**Requirement:**
Look through the listing below and write out exactly the lines from the line with "left knee: (312, 385)" to the line with "right elbow: (365, 381)", both included, and no others.

-- Opening Marker --

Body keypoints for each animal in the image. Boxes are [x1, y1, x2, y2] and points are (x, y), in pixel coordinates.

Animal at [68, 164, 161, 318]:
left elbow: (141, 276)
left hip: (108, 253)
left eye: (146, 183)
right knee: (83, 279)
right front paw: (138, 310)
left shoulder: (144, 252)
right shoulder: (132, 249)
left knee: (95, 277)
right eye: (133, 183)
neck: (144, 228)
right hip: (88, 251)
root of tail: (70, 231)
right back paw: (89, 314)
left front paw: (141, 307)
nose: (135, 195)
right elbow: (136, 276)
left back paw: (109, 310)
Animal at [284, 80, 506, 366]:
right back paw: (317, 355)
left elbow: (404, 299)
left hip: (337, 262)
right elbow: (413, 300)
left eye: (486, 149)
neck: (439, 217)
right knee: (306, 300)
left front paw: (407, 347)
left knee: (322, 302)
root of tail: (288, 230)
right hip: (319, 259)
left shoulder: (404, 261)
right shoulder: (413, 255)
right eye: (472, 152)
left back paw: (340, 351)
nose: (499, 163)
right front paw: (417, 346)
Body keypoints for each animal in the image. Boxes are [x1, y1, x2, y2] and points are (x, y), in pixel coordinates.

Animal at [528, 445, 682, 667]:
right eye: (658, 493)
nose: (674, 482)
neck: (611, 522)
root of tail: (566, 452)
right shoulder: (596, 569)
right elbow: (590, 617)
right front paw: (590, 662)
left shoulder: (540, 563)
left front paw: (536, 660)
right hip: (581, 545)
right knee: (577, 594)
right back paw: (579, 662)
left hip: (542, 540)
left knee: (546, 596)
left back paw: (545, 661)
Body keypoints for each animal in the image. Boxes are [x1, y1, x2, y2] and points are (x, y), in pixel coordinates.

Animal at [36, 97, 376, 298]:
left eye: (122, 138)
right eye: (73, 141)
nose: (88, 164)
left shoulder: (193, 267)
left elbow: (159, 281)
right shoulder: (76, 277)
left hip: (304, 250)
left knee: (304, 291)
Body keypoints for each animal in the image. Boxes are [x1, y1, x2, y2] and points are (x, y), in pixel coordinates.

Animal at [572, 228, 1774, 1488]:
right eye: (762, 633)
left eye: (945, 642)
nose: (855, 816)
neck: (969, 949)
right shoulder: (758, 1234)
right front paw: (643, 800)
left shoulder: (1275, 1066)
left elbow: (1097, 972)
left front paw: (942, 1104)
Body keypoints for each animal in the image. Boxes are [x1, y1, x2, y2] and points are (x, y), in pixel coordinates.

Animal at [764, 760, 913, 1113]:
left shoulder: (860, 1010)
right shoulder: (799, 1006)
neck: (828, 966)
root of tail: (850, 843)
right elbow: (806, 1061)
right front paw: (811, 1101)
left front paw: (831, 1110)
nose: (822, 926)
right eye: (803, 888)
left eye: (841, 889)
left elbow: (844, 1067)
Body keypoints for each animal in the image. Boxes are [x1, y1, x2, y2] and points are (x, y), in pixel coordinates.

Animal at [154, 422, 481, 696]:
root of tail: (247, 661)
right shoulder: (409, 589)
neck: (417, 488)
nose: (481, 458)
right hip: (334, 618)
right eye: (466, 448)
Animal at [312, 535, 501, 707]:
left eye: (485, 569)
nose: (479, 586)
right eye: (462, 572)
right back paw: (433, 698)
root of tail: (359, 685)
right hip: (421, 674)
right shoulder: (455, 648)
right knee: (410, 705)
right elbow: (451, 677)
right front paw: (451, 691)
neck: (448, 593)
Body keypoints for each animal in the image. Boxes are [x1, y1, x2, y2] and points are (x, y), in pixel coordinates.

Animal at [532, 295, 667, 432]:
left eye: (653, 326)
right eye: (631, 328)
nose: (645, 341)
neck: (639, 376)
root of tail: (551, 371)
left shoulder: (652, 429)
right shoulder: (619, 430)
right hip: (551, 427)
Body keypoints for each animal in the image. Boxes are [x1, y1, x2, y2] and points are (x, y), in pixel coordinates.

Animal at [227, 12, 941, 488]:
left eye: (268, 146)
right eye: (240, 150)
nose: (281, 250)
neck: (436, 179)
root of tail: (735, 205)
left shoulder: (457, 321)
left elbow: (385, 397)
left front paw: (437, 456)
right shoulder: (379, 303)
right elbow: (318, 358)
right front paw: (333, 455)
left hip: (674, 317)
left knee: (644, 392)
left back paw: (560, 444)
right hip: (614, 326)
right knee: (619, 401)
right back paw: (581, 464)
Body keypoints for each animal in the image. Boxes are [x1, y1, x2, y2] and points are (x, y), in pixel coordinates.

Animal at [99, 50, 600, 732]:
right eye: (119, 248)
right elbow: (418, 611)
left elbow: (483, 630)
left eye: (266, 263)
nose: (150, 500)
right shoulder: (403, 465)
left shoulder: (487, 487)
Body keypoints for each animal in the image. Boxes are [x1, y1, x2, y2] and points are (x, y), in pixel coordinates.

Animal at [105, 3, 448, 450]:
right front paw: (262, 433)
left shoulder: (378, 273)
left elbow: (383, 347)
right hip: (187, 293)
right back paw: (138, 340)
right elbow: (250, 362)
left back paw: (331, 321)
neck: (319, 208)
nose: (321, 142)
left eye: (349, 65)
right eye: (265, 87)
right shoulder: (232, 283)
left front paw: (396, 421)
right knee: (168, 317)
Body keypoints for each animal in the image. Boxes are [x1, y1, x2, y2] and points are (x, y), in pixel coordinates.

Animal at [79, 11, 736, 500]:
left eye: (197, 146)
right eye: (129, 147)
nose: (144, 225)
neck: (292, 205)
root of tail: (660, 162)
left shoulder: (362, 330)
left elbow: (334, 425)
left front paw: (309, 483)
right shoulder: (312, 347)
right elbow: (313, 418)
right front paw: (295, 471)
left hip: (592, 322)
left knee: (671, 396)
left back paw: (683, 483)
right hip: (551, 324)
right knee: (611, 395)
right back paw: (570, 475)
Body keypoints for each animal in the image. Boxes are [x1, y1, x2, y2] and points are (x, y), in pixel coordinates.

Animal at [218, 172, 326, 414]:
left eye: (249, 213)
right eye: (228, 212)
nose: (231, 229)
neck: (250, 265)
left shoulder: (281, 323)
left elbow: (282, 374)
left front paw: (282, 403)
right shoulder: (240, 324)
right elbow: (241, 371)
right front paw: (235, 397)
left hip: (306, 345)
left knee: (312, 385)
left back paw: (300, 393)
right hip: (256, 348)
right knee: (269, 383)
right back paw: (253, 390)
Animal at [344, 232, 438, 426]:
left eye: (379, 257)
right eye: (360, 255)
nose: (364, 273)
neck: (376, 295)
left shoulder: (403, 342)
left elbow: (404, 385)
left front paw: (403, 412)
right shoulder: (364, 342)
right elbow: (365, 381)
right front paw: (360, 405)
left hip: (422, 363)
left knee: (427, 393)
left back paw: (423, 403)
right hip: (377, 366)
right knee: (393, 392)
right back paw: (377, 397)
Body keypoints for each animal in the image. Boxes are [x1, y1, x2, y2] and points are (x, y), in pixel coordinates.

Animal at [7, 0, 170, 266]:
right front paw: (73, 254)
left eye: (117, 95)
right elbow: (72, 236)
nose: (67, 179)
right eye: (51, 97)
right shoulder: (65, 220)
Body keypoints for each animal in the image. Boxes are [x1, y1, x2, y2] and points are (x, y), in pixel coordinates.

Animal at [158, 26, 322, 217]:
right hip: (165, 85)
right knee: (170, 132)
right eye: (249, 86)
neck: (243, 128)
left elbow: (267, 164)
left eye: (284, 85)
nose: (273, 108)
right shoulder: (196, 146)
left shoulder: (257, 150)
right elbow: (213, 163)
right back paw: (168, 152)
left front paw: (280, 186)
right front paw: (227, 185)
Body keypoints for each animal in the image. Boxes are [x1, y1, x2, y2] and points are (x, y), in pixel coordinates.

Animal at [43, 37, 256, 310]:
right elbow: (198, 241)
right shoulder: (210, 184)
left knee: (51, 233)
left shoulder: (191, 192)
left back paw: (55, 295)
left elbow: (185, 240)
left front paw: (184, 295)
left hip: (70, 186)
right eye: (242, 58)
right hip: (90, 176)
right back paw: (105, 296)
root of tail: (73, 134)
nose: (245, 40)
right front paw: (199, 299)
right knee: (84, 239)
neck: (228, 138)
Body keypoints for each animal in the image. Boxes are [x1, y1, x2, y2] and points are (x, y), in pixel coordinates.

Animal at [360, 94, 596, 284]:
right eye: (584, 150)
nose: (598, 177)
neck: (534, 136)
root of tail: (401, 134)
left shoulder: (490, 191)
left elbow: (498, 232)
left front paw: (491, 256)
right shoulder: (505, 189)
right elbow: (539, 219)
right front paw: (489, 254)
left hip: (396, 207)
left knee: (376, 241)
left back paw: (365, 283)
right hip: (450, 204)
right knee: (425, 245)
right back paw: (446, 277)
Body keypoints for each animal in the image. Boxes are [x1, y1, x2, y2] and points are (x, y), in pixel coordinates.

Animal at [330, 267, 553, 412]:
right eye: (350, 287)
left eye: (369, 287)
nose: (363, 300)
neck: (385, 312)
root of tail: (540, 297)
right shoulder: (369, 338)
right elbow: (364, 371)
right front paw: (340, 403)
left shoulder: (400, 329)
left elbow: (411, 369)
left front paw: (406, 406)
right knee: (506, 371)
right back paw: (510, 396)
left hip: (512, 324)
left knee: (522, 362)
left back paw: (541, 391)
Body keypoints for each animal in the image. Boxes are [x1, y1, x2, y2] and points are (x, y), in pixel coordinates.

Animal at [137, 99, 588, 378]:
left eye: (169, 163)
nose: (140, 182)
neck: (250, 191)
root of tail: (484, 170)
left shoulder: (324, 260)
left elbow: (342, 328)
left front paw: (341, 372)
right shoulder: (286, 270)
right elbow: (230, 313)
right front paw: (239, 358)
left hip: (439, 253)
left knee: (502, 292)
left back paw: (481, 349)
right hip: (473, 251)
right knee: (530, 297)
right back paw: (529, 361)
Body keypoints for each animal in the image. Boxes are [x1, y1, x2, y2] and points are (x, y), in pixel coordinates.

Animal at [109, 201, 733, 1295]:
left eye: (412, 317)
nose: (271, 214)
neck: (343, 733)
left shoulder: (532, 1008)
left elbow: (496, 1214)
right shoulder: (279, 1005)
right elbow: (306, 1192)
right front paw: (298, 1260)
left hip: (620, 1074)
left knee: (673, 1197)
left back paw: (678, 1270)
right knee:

-- Closing Marker --

**Expected answer:**
left knee: (312, 385)
left back paw: (300, 393)
right hip: (256, 348)
right knee: (269, 383)
right back paw: (253, 390)
Animal at [344, 232, 438, 426]:
left eye: (379, 257)
right eye: (360, 255)
nose: (364, 273)
neck: (376, 295)
left shoulder: (403, 342)
left elbow: (404, 385)
left front paw: (403, 412)
right shoulder: (364, 342)
right elbow: (365, 381)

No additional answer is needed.